Das zentrale Stoffwechselorgan des Menschen ist die Leber mit vielen lebensnotwendigen Funktionen. Sie gilt als Hochleistungsmaschine. Eine ihrer wichtigsten Funktionen ist die Entgiftung unseres Organismus. Sollte allein diese Funktion versagen, käme das einem Streik der Abfallentsorger gleich. Belastet wird unsere Leber durch den Konsum von Genussmitteln wie Alkohol, Tabak und Süßigkeiten, aber auch durch Medikamente, die für viele kranke Menschen lebensnotwenig sind. Kommt die Einnahme von Drogen hinzu, ist unsere Leber ganz besonders herausgefordert. Woran erkennt man, wie es der Leber geht? Wann erreicht sie die Grenzen ihrer Leistungsfähigkeit? Und worauf genau sollte man achten und auf welche Verhaltensweisen lieber verzichten?

Wissenschaftler und Wissenschaftlerinnen kümmern sich darum, Antworten auf diese Fragen zu finden. Sie erforschen Möglichkeiten, um die Leber zu schützen und ihr zu helfen, wenn sie ernsthaft leidet. Neben den bereits genannten Suchtmitteln können auch Viren, die man sich auf Reisen, durch Sexualkontakte oder Drogenkonsum „einfangen“ kann, die Leber schädigen. Auf die Suche nach einer Impfung gegen die häufigste Form der Leberentzündung, der Hepatitis C, hat sich das vor allem an der MHH angesiedelte Team des Exzellenzclusters RESIST gemacht.

In ihrem Vortrag erklären Professor Dr. Markus Cornberg, stellvertretender Direktor der MHH-Klinik für Gas-troenterologie, Hepatologie und Endokrinologie, und sein Kollege, Privatdozent Dr. Benjamin Maasoumy, Oberarzt dieser MHH-Klinik, die neuesten Erkenntnisse und Vorhaben der Wissenschaft mit Blick auf die Heilung und Therapie von Leberkrankheiten.

Vortrag

Prof. Dr. Markus Cornberg, stellvertretender Direktor der MHH-Klinik für Gastroenterologie, Hepatologie und Endokrinologie Hannover

Priv.-Doz. Dr. Benjamin Maasoumy, Oberarzt der MHH-Klinik für Gastroenterologie, Hepatologie und Endokrinologie

Diese Veranstaltung richtet sich an ein neugieriges Publikum, das sich für aktuelle Themen aus Wissenschaft und Gesellschaft interessiert.

Herrenhauser Late
Drinks, Drugs – Drama
Was macht die Leber?
Mittwoch, 22. Januar 2020, 20.30 Uhr
Xplanatorium Herrenhausen, Hannover

Veranstaltungsort

Die Veranstaltungen der VolkswagenStiftung finden im Tagungszentrum Schloss Herrenhausen, Herrenhäuser Straße 5, 30419 Hannover, statt.
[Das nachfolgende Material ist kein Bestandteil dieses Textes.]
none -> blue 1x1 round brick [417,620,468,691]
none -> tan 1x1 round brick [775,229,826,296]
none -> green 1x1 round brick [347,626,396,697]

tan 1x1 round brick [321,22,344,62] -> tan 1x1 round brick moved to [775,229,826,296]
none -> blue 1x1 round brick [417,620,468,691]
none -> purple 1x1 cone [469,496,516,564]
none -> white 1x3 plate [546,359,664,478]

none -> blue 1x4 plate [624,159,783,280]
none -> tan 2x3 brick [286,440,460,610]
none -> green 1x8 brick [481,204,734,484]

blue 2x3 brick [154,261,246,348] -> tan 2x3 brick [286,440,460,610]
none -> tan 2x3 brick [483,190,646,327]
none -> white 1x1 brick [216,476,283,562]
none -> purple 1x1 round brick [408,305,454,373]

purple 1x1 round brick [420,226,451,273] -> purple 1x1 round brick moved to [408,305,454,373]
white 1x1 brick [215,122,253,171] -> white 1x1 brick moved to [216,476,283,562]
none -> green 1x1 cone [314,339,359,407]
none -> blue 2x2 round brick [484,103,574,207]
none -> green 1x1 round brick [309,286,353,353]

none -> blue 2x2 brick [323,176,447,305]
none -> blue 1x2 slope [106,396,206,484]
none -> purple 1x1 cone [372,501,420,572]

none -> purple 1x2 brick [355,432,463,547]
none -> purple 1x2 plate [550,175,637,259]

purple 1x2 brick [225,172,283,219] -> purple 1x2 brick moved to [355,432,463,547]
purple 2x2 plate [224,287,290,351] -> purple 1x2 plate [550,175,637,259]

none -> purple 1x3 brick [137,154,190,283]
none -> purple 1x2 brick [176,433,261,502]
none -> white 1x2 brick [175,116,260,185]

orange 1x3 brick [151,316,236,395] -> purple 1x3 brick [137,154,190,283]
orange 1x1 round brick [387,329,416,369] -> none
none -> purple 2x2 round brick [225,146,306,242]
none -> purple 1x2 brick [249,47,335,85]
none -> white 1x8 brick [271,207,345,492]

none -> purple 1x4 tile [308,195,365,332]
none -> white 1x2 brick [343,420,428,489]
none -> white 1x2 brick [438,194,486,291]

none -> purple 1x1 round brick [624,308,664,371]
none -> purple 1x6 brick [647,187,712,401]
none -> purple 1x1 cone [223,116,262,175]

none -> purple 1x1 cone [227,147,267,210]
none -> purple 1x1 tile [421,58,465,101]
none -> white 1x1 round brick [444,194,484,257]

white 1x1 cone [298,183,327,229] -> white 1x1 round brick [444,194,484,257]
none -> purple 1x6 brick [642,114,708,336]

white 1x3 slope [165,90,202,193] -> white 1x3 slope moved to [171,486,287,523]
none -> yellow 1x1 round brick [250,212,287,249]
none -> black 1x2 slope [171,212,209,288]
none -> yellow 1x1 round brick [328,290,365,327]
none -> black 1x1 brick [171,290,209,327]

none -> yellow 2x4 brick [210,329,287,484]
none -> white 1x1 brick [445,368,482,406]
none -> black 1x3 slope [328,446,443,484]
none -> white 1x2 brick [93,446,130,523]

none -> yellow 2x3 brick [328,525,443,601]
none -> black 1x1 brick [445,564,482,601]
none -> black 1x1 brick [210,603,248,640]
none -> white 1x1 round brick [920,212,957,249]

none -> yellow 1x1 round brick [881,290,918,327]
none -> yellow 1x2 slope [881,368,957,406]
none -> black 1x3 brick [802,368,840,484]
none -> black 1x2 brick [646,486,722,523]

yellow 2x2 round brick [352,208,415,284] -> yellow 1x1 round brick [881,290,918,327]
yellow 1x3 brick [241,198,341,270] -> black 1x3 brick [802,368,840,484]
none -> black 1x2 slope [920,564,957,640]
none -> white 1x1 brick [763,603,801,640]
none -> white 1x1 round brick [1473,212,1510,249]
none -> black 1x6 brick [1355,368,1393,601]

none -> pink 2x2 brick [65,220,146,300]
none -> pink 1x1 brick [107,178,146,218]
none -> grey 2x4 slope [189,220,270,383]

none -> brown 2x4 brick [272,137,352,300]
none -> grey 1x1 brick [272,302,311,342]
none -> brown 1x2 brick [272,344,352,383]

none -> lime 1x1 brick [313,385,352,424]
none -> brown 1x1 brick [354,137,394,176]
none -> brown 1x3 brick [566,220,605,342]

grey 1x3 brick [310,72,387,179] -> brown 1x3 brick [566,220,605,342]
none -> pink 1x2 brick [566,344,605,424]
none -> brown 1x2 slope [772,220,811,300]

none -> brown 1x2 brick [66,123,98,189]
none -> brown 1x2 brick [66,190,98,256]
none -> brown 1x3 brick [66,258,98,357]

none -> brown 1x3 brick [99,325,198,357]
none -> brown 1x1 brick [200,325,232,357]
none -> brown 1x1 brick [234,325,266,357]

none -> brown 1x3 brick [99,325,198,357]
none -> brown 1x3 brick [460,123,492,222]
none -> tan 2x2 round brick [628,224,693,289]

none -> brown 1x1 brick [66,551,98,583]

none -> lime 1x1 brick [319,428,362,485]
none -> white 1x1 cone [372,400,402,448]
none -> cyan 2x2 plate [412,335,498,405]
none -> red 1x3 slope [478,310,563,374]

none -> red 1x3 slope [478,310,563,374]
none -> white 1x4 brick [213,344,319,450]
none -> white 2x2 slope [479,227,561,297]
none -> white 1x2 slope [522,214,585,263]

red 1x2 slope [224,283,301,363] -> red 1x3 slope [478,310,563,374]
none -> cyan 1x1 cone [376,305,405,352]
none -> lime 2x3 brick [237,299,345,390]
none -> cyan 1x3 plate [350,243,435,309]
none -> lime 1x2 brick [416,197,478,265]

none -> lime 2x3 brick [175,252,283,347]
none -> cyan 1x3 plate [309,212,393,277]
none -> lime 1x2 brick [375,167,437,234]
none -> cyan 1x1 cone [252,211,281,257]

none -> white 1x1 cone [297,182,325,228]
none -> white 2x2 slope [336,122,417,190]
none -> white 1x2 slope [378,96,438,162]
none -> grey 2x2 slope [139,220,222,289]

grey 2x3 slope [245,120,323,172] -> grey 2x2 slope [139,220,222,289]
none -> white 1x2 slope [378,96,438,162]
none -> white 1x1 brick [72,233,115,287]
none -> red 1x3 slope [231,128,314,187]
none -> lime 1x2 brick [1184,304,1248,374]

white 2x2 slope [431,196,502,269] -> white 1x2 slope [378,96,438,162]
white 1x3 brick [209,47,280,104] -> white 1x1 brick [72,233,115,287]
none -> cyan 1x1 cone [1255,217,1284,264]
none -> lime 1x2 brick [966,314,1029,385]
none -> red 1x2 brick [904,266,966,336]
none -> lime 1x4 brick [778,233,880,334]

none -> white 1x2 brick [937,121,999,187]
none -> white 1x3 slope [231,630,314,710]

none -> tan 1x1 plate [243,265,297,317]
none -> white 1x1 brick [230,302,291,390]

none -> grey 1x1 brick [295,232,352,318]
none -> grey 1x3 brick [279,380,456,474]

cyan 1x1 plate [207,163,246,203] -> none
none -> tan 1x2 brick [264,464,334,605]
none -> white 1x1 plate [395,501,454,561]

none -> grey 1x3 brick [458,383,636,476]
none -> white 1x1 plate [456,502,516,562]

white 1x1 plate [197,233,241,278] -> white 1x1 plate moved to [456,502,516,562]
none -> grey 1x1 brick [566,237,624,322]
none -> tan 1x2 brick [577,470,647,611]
Anfahrt mit öffentlichen Verkehrsmitteln: Üstra-Linien 4 und 5, Haltestelle "Herrenhäuser Gärten". Das Tagungszentrum Schloss Herrenhausen ist barrierefrei.

Eintritt frei

Es stehen 130 Sitzplätze und 170 Stehplätze zur Verfügung (freie Platzwahl). Die Türen öffnen 1 Stunde vor Beginn. Eine Anmeldung ist nicht erforderlich. Aus Höflichkeit gegenüber den Vortragenden schließen wir den Einlass mit Beginn der Veranstaltung.

Veranstaltungsinfos per E-Mail

Sie möchten über zukünftige Veranstaltungen informiert werden? Wir freuen uns über Ihre Registrierung in unserem Veranstaltungsportal unter www.veranstaltungen.volkswagenstiftung.de

Hintergrund Herrenhausen Late

"Herrenhausen Late - ScienceMusicFriends" wendet sich an ein junges, wissenschaftlich interessiertes Publikum. Originelle Wissenschaftsthemen werden von Expertinnen und Experten aus einer unterhaltsamen Perspektive beleuchtet. Der Festsaal im Herrenhäuser Schloss wird dafür zur Lounge mit Sitzecken, einer kleinen Bühne, Musik und Getränken an der Bar. Herrenhausen Late ist eine gemeinsame Veranstaltungsreihe der VolkswagenStiftung, der Leibniz Universität Hannover, der Hochschule für Musik, Theater und Medien Hannover, der Medizinischen Hochschule Hannover und der Stiftung Tierärztliche Hochschule Hannover.